Your goal: Copy every line below that contains the word "index", paying attention to case.

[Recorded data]
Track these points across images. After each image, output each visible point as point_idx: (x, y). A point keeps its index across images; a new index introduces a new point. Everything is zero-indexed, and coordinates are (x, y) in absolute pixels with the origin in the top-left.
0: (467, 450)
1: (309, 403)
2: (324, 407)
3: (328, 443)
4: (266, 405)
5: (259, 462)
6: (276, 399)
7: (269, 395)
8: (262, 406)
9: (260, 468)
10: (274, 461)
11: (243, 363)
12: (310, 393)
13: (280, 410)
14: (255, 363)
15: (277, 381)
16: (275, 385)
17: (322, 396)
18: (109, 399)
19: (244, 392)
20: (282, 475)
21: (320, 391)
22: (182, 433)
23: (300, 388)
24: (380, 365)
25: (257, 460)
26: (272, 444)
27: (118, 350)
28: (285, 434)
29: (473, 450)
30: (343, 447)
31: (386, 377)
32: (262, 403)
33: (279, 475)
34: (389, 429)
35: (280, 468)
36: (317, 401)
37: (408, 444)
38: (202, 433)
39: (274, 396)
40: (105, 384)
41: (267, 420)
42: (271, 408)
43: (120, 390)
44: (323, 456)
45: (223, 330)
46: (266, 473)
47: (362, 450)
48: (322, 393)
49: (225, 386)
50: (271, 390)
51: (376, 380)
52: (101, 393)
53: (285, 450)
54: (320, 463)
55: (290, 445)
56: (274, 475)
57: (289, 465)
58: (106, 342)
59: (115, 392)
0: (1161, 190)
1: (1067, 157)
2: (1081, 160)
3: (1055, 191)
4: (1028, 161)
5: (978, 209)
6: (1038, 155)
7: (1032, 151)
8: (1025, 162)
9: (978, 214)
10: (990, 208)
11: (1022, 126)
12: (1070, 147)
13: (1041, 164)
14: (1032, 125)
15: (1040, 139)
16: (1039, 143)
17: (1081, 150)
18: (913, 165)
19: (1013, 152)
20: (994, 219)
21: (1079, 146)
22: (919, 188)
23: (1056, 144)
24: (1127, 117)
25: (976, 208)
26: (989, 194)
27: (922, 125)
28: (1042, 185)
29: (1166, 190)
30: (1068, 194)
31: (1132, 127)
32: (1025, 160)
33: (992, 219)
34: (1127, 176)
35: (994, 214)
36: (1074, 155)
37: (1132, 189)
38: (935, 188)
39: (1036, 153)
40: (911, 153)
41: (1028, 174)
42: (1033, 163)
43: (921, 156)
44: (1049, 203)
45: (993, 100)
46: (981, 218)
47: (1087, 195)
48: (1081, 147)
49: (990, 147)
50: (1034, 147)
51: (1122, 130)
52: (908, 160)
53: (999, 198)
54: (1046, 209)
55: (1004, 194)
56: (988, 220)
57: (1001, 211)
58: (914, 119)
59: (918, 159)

Solution:
Track these points across images. After each image, output each visible point as point_idx: (x, y). A point keeps its index across images; a new index introduces a new point. Everything is zero-indexed, and coordinates are (x, y) in absolute pixels with the origin in the top-left.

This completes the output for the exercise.